Di dalamnya ada loyalis Prabowo, orang-orang yang sudah kenyang asam garam kekuasaan dan paham betul bagaimana kerasnya gelanggang politik.
Ada juga loyalis Tommy Soeharto, yang membawa ingatan panjang tentang dinamika politik nasional dari masa ke masa.
Belum lagi struktur lama Partai Reformasi yang ikut dilebur, lengkap dengan pengalaman organisasi dan jejaring yang sudah terbentuk.
Ditambah lagi Forum DPW Partai Berkarya se-Indonesia hasil Munas I, yang saat itu menetapkan Muhammad Ridwan Andreas sebagai ketua umum.
Semua elemen itu akhirnya berkumpul di satu rumah baru. Namanya dipilih dengan sengaja BERANI.
Bukan cuma sebagai akronim, tapi sebagai sikap. Ada pesan yang ingin ditegaskan sejak awal partai ini ingin tampil lugas, apa adanya, dan tidak berputar-putar.

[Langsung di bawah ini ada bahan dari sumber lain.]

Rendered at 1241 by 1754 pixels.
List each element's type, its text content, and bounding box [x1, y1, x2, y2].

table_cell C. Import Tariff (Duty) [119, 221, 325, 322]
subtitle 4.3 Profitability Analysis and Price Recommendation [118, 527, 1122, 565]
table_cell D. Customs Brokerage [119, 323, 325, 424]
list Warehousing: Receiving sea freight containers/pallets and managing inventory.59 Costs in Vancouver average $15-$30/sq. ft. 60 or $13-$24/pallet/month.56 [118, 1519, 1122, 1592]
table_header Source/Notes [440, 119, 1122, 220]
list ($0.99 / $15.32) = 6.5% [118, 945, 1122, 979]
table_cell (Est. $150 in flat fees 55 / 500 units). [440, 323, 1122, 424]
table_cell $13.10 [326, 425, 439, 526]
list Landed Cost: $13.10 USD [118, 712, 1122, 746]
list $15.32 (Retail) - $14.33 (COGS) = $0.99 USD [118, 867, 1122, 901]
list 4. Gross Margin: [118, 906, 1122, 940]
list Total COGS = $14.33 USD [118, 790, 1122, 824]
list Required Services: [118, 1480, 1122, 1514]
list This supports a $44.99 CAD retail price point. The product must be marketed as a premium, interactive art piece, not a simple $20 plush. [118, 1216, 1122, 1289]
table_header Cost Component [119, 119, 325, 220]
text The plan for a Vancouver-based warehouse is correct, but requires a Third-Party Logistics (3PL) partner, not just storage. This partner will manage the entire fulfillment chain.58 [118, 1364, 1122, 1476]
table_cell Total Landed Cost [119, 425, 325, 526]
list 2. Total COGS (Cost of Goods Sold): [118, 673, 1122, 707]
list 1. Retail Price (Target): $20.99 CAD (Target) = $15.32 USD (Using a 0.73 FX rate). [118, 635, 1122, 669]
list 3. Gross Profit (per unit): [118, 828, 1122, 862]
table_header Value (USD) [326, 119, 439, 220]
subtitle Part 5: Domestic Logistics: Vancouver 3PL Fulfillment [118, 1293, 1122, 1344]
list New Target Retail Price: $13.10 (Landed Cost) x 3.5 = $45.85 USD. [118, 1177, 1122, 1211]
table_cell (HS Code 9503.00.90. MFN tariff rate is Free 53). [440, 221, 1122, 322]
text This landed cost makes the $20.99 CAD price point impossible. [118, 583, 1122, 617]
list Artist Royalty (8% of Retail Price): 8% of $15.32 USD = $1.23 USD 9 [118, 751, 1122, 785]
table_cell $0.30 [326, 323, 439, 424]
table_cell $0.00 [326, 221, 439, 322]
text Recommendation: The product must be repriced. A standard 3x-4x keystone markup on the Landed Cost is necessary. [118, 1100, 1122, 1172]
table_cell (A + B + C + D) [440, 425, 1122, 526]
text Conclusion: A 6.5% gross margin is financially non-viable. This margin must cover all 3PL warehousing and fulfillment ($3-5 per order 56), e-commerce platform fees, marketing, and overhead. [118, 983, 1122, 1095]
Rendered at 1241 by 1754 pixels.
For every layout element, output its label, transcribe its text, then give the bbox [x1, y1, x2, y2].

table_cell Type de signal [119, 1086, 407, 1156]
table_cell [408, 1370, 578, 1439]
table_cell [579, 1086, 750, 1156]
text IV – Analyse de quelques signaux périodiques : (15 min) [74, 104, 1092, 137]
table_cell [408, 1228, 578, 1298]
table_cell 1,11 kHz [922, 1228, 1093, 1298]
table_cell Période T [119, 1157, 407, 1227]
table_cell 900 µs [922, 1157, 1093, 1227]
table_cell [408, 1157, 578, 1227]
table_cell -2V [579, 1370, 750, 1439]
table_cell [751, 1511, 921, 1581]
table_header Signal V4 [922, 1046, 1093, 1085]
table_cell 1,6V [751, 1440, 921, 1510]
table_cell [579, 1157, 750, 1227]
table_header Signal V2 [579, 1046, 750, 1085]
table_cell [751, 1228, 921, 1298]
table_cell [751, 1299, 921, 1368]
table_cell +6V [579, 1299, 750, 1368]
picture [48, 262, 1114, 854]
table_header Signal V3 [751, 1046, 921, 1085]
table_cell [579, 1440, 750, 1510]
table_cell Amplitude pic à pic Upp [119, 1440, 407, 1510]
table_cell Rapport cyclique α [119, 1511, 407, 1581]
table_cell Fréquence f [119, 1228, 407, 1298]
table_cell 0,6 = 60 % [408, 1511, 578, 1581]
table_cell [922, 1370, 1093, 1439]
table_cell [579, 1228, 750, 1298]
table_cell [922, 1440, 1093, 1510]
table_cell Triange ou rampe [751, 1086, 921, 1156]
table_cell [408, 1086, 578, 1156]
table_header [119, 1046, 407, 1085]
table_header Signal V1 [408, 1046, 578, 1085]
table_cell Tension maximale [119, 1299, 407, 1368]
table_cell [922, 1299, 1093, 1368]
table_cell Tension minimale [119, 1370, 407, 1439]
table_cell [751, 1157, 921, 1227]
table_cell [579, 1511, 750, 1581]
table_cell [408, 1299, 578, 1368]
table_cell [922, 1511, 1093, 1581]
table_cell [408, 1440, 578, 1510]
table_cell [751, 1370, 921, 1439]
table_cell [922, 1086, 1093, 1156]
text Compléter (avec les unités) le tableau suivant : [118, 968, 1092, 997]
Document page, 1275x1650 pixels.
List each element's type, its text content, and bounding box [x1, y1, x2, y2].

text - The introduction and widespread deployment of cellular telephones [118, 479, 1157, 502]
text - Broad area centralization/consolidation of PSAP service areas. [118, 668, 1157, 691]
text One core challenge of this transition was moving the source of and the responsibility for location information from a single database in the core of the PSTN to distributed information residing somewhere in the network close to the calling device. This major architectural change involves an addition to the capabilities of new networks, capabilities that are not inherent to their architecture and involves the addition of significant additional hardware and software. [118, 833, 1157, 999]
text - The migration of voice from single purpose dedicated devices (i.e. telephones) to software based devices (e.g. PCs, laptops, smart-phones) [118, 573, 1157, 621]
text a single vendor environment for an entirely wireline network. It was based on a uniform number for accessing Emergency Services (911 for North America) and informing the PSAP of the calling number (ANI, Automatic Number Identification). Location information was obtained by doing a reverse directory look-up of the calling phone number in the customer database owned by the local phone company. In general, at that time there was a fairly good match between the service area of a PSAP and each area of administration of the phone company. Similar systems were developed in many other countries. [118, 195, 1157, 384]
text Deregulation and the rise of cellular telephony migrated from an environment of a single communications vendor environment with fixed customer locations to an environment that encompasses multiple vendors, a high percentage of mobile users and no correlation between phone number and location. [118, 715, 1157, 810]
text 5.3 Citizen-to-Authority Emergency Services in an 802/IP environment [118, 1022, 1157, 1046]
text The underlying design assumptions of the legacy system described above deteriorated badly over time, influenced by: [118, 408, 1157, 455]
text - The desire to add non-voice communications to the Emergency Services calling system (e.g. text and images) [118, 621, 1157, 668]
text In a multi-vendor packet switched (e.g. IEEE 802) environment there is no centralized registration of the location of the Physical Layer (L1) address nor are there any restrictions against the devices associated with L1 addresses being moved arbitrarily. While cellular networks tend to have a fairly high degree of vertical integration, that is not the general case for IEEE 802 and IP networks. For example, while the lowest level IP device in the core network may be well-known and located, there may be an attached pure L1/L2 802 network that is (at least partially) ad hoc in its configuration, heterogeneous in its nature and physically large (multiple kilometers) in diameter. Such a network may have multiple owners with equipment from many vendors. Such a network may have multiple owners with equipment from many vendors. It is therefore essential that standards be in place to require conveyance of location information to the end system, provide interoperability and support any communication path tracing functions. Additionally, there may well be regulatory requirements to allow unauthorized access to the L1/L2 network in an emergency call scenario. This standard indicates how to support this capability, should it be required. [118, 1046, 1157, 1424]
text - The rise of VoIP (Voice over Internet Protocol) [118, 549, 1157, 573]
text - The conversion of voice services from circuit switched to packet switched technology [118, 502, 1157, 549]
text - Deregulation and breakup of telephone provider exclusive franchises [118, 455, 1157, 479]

Orang-orang di dalamnya datang dari latar yang berbeda-beda, kadang dengan cara pandang yang juga tidak selalu sama.
Tapi ada satu benang merah yang mengikat semuanya keinginan untuk ikut menentukan arah bangsa, bukan sekadar menonton dari pinggir lapangan.
Tentu saja, proses penggabungan ini Ada perbedaan ada penyesuaian yang tidak mudah.
Tapi justru di situ ceritanya menjadi hidup. Ada momen saling mengalah, belajar memahami, dan mencari titik temu agar bisa melangkah bersama.
Di tengah dinamika itulah, satu nama kemudian dipercaya memegang kemudi. Muhammad Ridwan Andreas ditetapkan sebagai Ketua Umum Partai BERANI.
Ia dinilai mampu menjembatani berbagai kepentingan yang ada, sekaligus memberi arah yang lebih jelas ke depan.
Di tangannya, Partai BERANI mulai menata langkah pelan, tapi dengan tujuan yang pasti untuk membuktikan bahwa gabungan ini bukan sekadar kumpulan loyalis, melainkan sebuah kekuatan politik yang siap bekerja dan diuji oleh waktu.